> _Data for the task_
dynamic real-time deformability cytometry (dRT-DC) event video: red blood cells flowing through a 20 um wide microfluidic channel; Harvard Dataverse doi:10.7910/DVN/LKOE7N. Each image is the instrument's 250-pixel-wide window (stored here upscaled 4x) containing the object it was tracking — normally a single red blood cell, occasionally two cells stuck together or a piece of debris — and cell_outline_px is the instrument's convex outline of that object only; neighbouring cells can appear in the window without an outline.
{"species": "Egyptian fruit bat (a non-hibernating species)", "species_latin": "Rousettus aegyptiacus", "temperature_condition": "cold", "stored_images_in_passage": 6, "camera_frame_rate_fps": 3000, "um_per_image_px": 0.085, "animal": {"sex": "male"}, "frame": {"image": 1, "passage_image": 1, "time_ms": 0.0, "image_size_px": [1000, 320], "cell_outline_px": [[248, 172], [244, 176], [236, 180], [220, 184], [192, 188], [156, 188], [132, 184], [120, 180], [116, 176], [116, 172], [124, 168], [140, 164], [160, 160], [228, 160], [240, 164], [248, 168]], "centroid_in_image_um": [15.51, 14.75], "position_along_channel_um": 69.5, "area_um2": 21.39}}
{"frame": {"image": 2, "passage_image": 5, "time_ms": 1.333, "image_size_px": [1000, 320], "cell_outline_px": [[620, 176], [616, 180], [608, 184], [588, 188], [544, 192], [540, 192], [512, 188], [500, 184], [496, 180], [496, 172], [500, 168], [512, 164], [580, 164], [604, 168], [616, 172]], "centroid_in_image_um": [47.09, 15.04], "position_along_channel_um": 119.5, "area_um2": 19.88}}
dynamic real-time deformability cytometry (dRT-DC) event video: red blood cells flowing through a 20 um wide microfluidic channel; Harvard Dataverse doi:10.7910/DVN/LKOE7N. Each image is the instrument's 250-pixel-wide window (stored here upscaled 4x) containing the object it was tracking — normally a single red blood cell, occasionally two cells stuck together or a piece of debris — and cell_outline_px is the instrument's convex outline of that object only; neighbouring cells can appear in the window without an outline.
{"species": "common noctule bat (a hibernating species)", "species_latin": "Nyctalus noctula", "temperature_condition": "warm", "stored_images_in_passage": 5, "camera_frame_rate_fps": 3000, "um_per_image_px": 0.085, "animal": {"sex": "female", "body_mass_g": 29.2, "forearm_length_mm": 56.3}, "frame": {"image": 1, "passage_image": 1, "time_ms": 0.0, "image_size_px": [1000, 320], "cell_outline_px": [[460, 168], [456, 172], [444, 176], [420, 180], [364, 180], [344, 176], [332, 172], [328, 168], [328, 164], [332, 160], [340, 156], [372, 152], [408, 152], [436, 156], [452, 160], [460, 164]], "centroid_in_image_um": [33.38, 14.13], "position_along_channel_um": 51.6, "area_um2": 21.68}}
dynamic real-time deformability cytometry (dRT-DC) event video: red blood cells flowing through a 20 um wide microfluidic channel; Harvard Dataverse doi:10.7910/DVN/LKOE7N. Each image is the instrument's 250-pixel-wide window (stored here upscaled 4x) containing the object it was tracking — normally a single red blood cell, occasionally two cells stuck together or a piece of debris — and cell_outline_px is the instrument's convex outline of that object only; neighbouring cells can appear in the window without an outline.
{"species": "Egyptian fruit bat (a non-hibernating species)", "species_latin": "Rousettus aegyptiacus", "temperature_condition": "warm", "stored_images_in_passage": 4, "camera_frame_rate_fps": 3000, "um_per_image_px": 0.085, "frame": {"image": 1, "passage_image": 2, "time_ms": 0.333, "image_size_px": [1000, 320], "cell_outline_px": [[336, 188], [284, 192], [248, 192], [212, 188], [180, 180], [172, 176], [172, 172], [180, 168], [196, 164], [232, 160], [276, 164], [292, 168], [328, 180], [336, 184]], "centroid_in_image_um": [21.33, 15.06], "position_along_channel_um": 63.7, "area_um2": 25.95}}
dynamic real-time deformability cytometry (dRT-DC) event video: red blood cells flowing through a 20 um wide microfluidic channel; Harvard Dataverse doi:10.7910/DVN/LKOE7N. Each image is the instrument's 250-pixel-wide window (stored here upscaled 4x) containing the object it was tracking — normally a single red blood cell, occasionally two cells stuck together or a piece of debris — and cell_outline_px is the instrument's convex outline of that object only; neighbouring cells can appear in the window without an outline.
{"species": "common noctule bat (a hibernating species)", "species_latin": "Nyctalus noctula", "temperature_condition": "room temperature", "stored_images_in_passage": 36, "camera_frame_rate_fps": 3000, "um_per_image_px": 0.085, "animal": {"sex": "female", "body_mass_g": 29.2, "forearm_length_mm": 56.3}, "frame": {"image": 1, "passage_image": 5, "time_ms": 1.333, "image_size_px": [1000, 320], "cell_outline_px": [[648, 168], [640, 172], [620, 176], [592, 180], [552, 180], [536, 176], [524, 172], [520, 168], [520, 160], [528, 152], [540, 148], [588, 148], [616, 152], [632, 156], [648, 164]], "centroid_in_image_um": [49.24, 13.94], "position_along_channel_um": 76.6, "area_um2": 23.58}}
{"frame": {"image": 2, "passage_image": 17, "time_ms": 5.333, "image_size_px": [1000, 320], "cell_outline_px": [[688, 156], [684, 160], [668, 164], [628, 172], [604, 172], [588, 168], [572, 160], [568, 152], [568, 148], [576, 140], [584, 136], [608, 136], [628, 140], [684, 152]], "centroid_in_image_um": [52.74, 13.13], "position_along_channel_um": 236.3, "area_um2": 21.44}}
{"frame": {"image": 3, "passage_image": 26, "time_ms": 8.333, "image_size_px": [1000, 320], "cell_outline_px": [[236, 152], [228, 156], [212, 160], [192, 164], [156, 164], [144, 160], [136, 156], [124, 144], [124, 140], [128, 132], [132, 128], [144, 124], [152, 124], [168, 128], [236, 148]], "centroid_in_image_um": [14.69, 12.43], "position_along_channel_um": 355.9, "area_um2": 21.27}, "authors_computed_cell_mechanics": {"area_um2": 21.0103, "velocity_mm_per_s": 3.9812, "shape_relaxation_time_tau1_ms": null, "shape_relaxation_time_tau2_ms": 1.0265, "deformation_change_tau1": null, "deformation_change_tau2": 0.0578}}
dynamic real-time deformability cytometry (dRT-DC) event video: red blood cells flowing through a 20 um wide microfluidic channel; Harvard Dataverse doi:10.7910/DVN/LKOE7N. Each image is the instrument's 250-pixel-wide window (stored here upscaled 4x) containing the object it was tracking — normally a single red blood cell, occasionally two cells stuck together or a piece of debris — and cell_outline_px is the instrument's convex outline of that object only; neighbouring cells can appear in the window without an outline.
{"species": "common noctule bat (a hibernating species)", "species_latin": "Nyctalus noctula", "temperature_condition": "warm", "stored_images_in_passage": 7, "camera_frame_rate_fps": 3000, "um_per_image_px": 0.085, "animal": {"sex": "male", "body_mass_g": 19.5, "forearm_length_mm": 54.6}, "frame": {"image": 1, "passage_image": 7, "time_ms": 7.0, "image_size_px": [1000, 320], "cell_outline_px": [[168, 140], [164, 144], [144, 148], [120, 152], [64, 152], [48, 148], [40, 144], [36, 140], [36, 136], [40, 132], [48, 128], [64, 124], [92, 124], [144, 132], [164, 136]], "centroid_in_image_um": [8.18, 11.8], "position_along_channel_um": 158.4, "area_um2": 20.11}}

> _What is required_
Each line of the material above needs to be quoted exactly, please.

> _The response_
dynamic real-time deformability cytometry (dRT-DC) event video: red blood cells flowing through a 20 um wide microfluidic channel; Harvard Dataverse doi:10.7910/DVN/LKOE7N. Each image is the instrument's 250-pixel-wide window (stored here upscaled 4x) containing the object it was tracking — normally a single red blood cell, occasionally two cells stuck together or a piece of debris — and cell_outline_px is the instrument's convex outline of that object only; neighbouring cells can appear in the window without an outline.
{"species": "Egyptian fruit bat (a non-hibernating species)", "species_latin": "Rousettus aegyptiacus", "temperature_condition": "cold", "stored_images_in_passage": 6, "camera_frame_rate_fps": 3000, "um_per_image_px": 0.085, "animal": {"sex": "male"}, "frame": {"image": 1, "passage_image": 1, "time_ms": 0.0, "image_size_px": [1000, 320], "cell_outline_px": [[248, 172], [244, 176], [236, 180], [220, 184], [192, 188], [156, 188], [132, 184], [120, 180], [116, 176], [116, 172], [124, 168], [140, 164], [160, 160], [228, 160], [240, 164], [248, 168]], "centroid_in_image_um": [15.51, 14.75], "position_along_channel_um": 69.5, "area_um2": 21.39}}
{"frame": {"image": 2, "passage_image": 5, "time_ms": 1.333, "image_size_px": [1000, 320], "cell_outline_px": [[620, 176], [616, 180], [608, 184], [588, 188], [544, 192], [540, 192], [512, 188], [500, 184], [496, 180], [496, 172], [500, 168], [512, 164], [580, 164], [604, 168], [616, 172]], "centroid_in_image_um": [47.09, 15.04], "position_along_channel_um": 119.5, "area_um2": 19.88}}
dynamic real-time deformability cytometry (dRT-DC) event video: red blood cells flowing through a 20 um wide microfluidic channel; Harvard Dataverse doi:10.7910/DVN/LKOE7N. Each image is the instrument's 250-pixel-wide window (stored here upscaled 4x) containing the object it was tracking — normally a single red blood cell, occasionally two cells stuck together or a piece of debris — and cell_outline_px is the instrument's convex outline of that object only; neighbouring cells can appear in the window without an outline.
{"species": "common noctule bat (a hibernating species)", "species_latin": "Nyctalus noctula", "temperature_condition": "warm", "stored_images_in_passage": 5, "camera_frame_rate_fps": 3000, "um_per_image_px": 0.085, "animal": {"sex": "female", "body_mass_g": 29.2, "forearm_length_mm": 56.3}, "frame": {"image": 1, "passage_image": 1, "time_ms": 0.0, "image_size_px": [1000, 320], "cell_outline_px": [[460, 168], [456, 172], [444, 176], [420, 180], [364, 180], [344, 176], [332, 172], [328, 168], [328, 164], [332, 160], [340, 156], [372, 152], [408, 152], [436, 156], [452, 160], [460, 164]], "centroid_in_image_um": [33.38, 14.13], "position_along_channel_um": 51.6, "area_um2": 21.68}}
dynamic real-time deformability cytometry (dRT-DC) event video: red blood cells flowing through a 20 um wide microfluidic channel; Harvard Dataverse doi:10.7910/DVN/LKOE7N. Each image is the instrument's 250-pixel-wide window (stored here upscaled 4x) containing the object it was tracking — normally a single red blood cell, occasionally two cells stuck together or a piece of debris — and cell_outline_px is the instrument's convex outline of that object only; neighbouring cells can appear in the window without an outline.
{"species": "Egyptian fruit bat (a non-hibernating species)", "species_latin": "Rousettus aegyptiacus", "temperature_condition": "warm", "stored_images_in_passage": 4, "camera_frame_rate_fps": 3000, "um_per_image_px": 0.085, "frame": {"image": 1, "passage_image": 2, "time_ms": 0.333, "image_size_px": [1000, 320], "cell_outline_px": [[336, 188], [284, 192], [248, 192], [212, 188], [180, 180], [172, 176], [172, 172], [180, 168], [196, 164], [232, 160], [276, 164], [292, 168], [328, 180], [336, 184]], "centroid_in_image_um": [21.33, 15.06], "position_along_channel_um": 63.7, "area_um2": 25.95}}
dynamic real-time deformability cytometry (dRT-DC) event video: red blood cells flowing through a 20 um wide microfluidic channel; Harvard Dataverse doi:10.7910/DVN/LKOE7N. Each image is the instrument's 250-pixel-wide window (stored here upscaled 4x) containing the object it was tracking — normally a single red blood cell, occasionally two cells stuck together or a piece of debris — and cell_outline_px is the instrument's convex outline of that object only; neighbouring cells can appear in the window without an outline.
{"species": "common noctule bat (a hibernating species)", "species_latin": "Nyctalus noctula", "temperature_condition": "room temperature", "stored_images_in_passage": 36, "camera_frame_rate_fps": 3000, "um_per_image_px": 0.085, "animal": {"sex": "female", "body_mass_g": 29.2, "forearm_length_mm": 56.3}, "frame": {"image": 1, "passage_image": 5, "time_ms": 1.333, "image_size_px": [1000, 320], "cell_outline_px": [[648, 168], [640, 172], [620, 176], [592, 180], [552, 180], [536, 176], [524, 172], [520, 168], [520, 160], [528, 152], [540, 148], [588, 148], [616, 152], [632, 156], [648, 164]], "centroid_in_image_um": [49.24, 13.94], "position_along_channel_um": 76.6, "area_um2": 23.58}}
{"frame": {"image": 2, "passage_image": 17, "time_ms": 5.333, "image_size_px": [1000, 320], "cell_outline_px": [[688, 156], [684, 160], [668, 164], [628, 172], [604, 172], [588, 168], [572, 160], [568, 152], [568, 148], [576, 140], [584, 136], [608, 136], [628, 140], [684, 152]], "centroid_in_image_um": [52.74, 13.13], "position_along_channel_um": 236.3, "area_um2": 21.44}}
{"frame": {"image": 3, "passage_image": 26, "time_ms": 8.333, "image_size_px": [1000, 320], "cell_outline_px": [[236, 152], [228, 156], [212, 160], [192, 164], [156, 164], [144, 160], [136, 156], [124, 144], [124, 140], [128, 132], [132, 128], [144, 124], [152, 124], [168, 128], [236, 148]], "centroid_in_image_um": [14.69, 12.43], "position_along_channel_um": 355.9, "area_um2": 21.27}, "authors_computed_cell_mechanics": {"area_um2": 21.0103, "velocity_mm_per_s": 3.9812, "shape_relaxation_time_tau1_ms": null, "shape_relaxation_time_tau2_ms": 1.0265, "deformation_change_tau1": null, "deformation_change_tau2": 0.0578}}
dynamic real-time deformability cytometry (dRT-DC) event video: red blood cells flowing through a 20 um wide microfluidic channel; Harvard Dataverse doi:10.7910/DVN/LKOE7N. Each image is the instrument's 250-pixel-wide window (stored here upscaled 4x) containing the object it was tracking — normally a single red blood cell, occasionally two cells stuck together or a piece of debris — and cell_outline_px is the instrument's convex outline of that object only; neighbouring cells can appear in the window without an outline.
{"species": "common noctule bat (a hibernating species)", "species_latin": "Nyctalus noctula", "temperature_condition": "warm", "stored_images_in_passage": 7, "camera_frame_rate_fps": 3000, "um_per_image_px": 0.085, "animal": {"sex": "male", "body_mass_g": 19.5, "forearm_length_mm": 54.6}, "frame": {"image": 1, "passage_image": 7, "time_ms": 7.0, "image_size_px": [1000, 320], "cell_outline_px": [[168, 140], [164, 144], [144, 148], [120, 152], [64, 152], [48, 148], [40, 144], [36, 140], [36, 136], [40, 132], [48, 128], [64, 124], [92, 124], [144, 132], [164, 136]], "centroid_in_image_um": [8.18, 11.8], "position_along_channel_um": 158.4, "area_um2": 20.11}}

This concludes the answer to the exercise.